Retype the items from their very first line through the line that contains "preventively, regardless of the machine’s", including both of those lines, and keep every line unchanged.

################

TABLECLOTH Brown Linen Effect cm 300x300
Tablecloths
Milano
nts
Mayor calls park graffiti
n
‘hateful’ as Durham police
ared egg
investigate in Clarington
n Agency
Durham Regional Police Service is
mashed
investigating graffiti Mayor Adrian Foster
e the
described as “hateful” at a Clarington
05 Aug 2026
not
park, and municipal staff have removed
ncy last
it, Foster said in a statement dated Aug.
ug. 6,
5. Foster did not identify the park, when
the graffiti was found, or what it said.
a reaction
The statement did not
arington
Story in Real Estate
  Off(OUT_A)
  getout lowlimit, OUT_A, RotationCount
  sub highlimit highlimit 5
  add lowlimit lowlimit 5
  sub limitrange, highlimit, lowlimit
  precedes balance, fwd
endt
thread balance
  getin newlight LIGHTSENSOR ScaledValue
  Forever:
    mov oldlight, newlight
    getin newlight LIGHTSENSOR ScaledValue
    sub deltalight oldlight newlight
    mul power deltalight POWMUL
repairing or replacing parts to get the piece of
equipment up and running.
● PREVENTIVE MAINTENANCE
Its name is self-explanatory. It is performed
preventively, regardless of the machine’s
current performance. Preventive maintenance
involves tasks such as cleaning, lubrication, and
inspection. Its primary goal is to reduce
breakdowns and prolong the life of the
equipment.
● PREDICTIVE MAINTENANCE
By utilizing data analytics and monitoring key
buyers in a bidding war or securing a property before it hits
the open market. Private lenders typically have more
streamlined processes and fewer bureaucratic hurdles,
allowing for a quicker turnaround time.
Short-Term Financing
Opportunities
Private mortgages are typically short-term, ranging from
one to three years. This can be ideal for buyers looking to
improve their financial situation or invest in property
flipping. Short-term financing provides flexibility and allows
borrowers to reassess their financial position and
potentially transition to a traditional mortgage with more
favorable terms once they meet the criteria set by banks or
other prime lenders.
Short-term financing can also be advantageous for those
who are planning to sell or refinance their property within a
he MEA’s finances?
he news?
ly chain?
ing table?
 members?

################

> [Your solution]:
TABLECLOTH Brown Linen Effect cm 300x300
Tablecloths
Milano
nts
Mayor calls park graffiti
n
‘hateful’ as Durham police
ared egg
investigate in Clarington
n Agency
Durham Regional Police Service is
mashed
investigating graffiti Mayor Adrian Foster
e the
described as “hateful” at a Clarington
05 Aug 2026
not
park, and municipal staff have removed
ncy last
it, Foster said in a statement dated Aug.
ug. 6,
5. Foster did not identify the park, when
the graffiti was found, or what it said.
a reaction
The statement did not
arington
Story in Real Estate
  Off(OUT_A)
  getout lowlimit, OUT_A, RotationCount
  sub highlimit highlimit 5
  add lowlimit lowlimit 5
  sub limitrange, highlimit, lowlimit
  precedes balance, fwd
endt
thread balance
  getin newlight LIGHTSENSOR ScaledValue
  Forever:
    mov oldlight, newlight
    getin newlight LIGHTSENSOR ScaledValue
    sub deltalight oldlight newlight
    mul power deltalight POWMUL
repairing or replacing parts to get the piece of
equipment up and running.
● PREVENTIVE MAINTENANCE
Its name is self-explanatory. It is performed
preventively, regardless of the machine’s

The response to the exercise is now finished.